It’s guava flower season! If you’re in California or the South, there’s a very good chance that someone who lives next to you is using pineapple guavas (Acca sellowiana) for their hedges or shrubbery. These Argentinian natives (also called feijoas) don’t always set fruit, but their flowers are a great snack all on their own.
Pineapple guava flowers peeking out from the Berkeley shrubbery.
Look for bright red clusters of stamens on tall shrubs with grey-green leaves. Then make sure that the cluster of stamens is surrounded by 4 petals: light pink on the outside, and pink-purple on the inside. On the best ones, the petals will be a little bit spongy. Pluck off the petals and try them (the stamens are edible too, but don’t taste like much).
On the best guava flowers, the petals have curled so that you mostly see the light pink spongy exteriors.
Delicious, right? Soft, juicy, sweet, with a kinda spicy tropical tang.
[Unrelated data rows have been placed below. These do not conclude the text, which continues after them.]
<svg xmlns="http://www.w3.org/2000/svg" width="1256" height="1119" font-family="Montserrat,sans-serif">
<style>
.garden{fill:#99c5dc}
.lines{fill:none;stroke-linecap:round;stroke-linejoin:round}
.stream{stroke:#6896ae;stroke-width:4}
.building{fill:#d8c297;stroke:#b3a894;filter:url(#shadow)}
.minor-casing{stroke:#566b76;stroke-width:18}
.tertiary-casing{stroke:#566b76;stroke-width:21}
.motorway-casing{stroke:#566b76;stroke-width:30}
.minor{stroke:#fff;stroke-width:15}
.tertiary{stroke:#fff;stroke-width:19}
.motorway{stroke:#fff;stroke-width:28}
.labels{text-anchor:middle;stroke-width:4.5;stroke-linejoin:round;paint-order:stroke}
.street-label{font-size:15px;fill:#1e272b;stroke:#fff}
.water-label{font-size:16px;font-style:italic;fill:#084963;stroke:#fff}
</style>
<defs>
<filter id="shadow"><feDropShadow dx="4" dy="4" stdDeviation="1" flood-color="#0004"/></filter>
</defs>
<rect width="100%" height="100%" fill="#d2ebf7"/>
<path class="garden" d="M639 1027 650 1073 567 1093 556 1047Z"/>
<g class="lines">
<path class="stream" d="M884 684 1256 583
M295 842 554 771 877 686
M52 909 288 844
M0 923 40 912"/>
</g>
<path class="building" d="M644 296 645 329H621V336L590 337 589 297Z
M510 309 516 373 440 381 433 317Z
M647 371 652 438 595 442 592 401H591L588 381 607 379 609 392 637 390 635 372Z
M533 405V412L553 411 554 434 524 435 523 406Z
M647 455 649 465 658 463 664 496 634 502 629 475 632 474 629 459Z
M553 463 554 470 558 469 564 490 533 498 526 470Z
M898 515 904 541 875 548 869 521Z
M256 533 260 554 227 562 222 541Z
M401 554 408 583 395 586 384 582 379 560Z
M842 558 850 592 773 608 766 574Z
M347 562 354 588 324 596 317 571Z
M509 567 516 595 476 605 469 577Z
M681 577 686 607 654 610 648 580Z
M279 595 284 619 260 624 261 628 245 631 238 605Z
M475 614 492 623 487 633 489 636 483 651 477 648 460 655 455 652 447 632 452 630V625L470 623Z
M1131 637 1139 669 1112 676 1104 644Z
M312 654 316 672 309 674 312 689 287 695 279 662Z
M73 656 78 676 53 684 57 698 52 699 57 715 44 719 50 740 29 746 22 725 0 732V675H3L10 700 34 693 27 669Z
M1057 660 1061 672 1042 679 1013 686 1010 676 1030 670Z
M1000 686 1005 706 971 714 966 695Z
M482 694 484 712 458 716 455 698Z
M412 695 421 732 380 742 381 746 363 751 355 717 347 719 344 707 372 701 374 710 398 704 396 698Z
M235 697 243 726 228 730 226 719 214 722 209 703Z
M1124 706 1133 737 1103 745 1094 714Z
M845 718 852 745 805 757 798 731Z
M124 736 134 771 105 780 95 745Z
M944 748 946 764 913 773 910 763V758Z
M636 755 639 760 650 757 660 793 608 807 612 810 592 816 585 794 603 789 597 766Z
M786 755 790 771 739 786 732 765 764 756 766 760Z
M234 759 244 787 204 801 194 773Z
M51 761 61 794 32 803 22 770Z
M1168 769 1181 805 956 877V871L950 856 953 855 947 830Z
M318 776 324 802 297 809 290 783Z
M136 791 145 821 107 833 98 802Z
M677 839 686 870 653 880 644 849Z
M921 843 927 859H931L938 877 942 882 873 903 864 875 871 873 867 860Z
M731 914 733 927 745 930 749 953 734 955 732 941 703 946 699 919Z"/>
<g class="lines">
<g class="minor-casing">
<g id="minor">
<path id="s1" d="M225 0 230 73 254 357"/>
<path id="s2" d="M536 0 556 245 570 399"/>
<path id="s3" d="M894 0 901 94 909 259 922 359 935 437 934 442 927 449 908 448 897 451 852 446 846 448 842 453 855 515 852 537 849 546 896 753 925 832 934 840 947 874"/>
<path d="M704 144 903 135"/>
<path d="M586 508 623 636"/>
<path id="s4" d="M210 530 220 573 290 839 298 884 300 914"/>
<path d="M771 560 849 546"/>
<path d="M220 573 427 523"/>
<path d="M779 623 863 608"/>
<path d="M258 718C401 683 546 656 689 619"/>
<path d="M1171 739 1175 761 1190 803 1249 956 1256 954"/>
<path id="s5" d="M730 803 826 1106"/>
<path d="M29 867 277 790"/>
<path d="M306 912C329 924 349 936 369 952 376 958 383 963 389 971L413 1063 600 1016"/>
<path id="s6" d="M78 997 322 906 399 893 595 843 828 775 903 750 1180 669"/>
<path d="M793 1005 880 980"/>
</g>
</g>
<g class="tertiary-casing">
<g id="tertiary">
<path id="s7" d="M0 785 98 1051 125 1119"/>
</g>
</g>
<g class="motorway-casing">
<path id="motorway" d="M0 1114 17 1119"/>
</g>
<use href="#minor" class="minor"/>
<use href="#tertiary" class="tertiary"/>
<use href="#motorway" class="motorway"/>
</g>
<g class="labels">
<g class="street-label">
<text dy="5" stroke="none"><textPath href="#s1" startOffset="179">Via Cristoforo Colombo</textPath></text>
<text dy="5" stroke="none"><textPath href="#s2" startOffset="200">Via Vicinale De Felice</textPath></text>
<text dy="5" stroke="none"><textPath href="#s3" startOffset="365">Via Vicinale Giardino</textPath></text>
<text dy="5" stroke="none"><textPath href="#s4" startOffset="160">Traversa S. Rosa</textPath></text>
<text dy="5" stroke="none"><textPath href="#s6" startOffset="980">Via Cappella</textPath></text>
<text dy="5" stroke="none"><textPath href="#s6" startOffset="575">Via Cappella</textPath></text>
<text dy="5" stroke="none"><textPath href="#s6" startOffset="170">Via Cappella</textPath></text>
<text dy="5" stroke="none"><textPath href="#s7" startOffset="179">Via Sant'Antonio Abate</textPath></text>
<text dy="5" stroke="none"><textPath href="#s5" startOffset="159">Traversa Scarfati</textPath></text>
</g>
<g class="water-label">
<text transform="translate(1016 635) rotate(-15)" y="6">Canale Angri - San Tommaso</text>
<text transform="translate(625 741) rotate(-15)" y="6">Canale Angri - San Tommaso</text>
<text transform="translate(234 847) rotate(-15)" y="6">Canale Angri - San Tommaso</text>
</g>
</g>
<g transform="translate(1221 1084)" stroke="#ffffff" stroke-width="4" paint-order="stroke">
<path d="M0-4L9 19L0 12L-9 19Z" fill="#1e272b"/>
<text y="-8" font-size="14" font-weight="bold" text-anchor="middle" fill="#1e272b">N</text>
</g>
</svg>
If you’ve ever had guava Kern’s nectar, you recognize the flavor, because it’s the same plant.
Pineapple guavas need 50 hours of cold to set fruit, don’t set well in high temps (90 degrees or higher), and many cultivars also need a pollinator, so if you’re in a very warm climate your new snack may never mature into fruit. Still, it’s best to be optimistic and leave the stamens and pistil attached to the shrub–if you’re lucky in a few months there will be egg-sized leathery looking green fruits to eat as well.
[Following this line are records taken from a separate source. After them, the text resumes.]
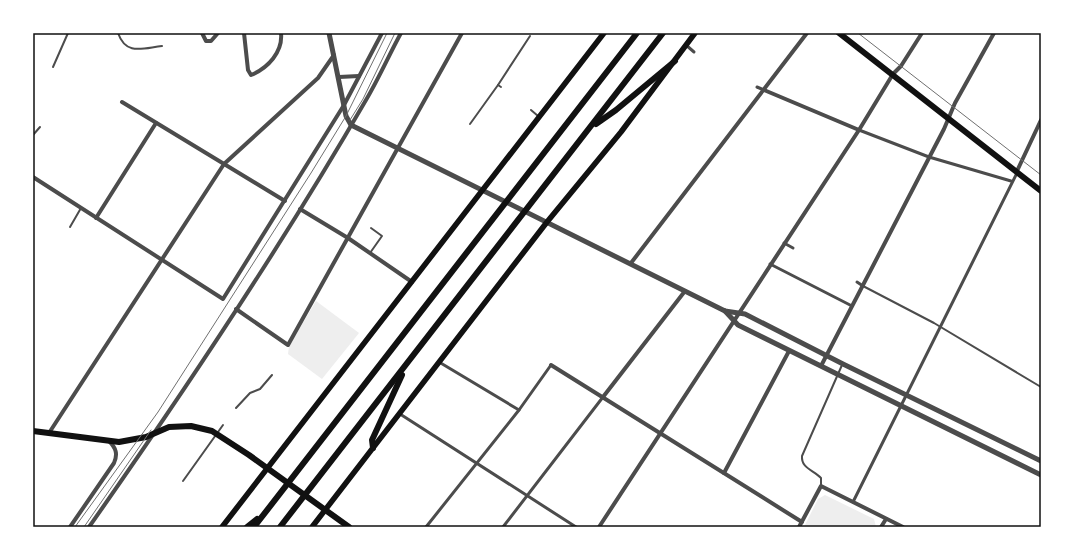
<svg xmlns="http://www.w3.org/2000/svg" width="1074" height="560" viewBox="0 0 1074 560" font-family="'IBM Plex Serif',serif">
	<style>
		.green { fill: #eee }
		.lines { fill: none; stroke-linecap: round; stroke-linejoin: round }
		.service { stroke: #4c4c4c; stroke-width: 2 }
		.pedestrian { stroke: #4c4c4c; stroke-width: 3 }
		.minor { stroke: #4c4c4c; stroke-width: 4 }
		.tertiary { stroke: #4c4c4c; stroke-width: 5 }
		.secondary { stroke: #111; stroke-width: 5.5 }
		.primary { stroke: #111; stroke-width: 6 }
		.tram { stroke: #707070; stroke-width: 1 }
		.neatline { fill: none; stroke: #111; stroke-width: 1.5 }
	</style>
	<rect width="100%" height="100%" fill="#fff"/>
	<!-- green -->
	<g class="green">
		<polygon points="316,301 359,333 322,379 288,354 289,346"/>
		<polygon points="825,495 874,519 876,527 804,527 818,499"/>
	</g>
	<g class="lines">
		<!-- service -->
		<g class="service">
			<path d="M118,33C126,56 143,48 162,46"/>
			<polyline points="53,67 68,33"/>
			<polyline points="498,85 530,36"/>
			<polyline points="531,110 538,116"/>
			<polyline points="470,124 498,85 501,87"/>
			<polyline points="33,135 40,127"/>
			<polyline points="70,227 81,208"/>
			<polyline points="370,253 382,236 371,228"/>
			<polyline points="863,286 934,323 1041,387"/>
			<polyline points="236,408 250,393 260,389 272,375"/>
			<polyline points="183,481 223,425"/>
			<path d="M821,485V478C813,470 801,468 802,456L842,365"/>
		</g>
		<!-- pedestrian -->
		<g class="pedestrian">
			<polyline points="686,45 694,52"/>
			<polyline points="757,87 764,90"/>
			<polyline points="859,130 929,157 1011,181"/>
			<polyline points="784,243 793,248"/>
			<polyline points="770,264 852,306"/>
			<polyline points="857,282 863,286"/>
			<polyline points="439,362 519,410"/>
			<polyline points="400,414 576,527"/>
			<polyline points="853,502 1017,173"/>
			<polyline points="426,527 519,410 551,365"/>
			<polyline points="503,527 603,397"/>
		</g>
		<!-- minor -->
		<g class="minor">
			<polyline points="202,33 206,41 211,41 218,33"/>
			<path d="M244,33L248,70L251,75C268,68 283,52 281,33"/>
			<polyline points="339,77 359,76"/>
			<polyline points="764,90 859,130"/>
			<polyline points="122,102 285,201"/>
			<polyline points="1017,171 1041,120"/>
			<polyline points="33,177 223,299 344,105 382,33"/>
			<polyline points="300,209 348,238 412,282"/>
			<polyline points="96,218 156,123"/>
			<polyline points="631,263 807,33"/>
			<polyline points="236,309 288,345 462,33"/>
			<polyline points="551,365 802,522"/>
			<polyline points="821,366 944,129 955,103 994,33"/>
			<polyline points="603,397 685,291"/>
			<polyline points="49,433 224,164 318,78 334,55"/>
			<polyline points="724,473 789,351"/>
			<path d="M70,527L114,463C118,454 116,448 109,441"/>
			<path d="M89,527C186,389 281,247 366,100C379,78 389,55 401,33"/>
			<polyline points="599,527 859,130 893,74 901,66 922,33"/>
			<polyline points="799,527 821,486 903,527"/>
			<polyline points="881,527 886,519"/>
		</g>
		<!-- tertiary -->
		<g class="tertiary">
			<polyline points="329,33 346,116 351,125 725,311 745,314 843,364 1041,461"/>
			<polyline points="725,311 738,325 1041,475"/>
		</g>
		<!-- secondary -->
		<g class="secondary">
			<polyline points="222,527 604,33"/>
			<polyline points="312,527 547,222 621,132 695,33"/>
		</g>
		<!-- primary -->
		<g class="primary">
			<polyline points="839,33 1041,191"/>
			<polyline points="596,124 616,110 675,61"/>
			<polyline points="33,431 119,442 146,437 169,427 191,426 212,431 249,455 349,527"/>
			<polyline points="373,448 372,440 402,375"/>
			<polyline points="247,527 257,519"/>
			<polyline points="254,527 637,33"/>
			<polyline points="280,527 663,33"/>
		</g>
		<!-- tram -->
		<g class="tram">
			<polyline points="858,33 1041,175"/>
			<polyline points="350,120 363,99 395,33"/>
			<polyline points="75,527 158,412 311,173 346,116 387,33"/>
			<polyline points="84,527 151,430"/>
		</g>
	</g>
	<!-- border -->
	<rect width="1074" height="560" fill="none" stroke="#ffffff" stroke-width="68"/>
	<rect x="34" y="34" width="1006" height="492" class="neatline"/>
</svg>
Pineapple guava fruit. Photo by HortResearch via wikimedia.
I will confess to often liberating guava petals from their owners without asking permission, but it’s probably better to tell your neighbor that you’d like to eat their shrubbery. Ideally, they’ll not only be happy to let you have at it, but gratified to learn about the tasty treat in their yard.
Special thanks to my college adviser Dr. Daniel Martinez, an Argentinian native himself, who introduced these to me back in the day. And a tip for fellow folks at the Stanford med school: the bushes next to the patio at LKSC should be full of these any day now.
I’m also told they’re a popular cultivated fruit in New Zealand. Can anyone confirm?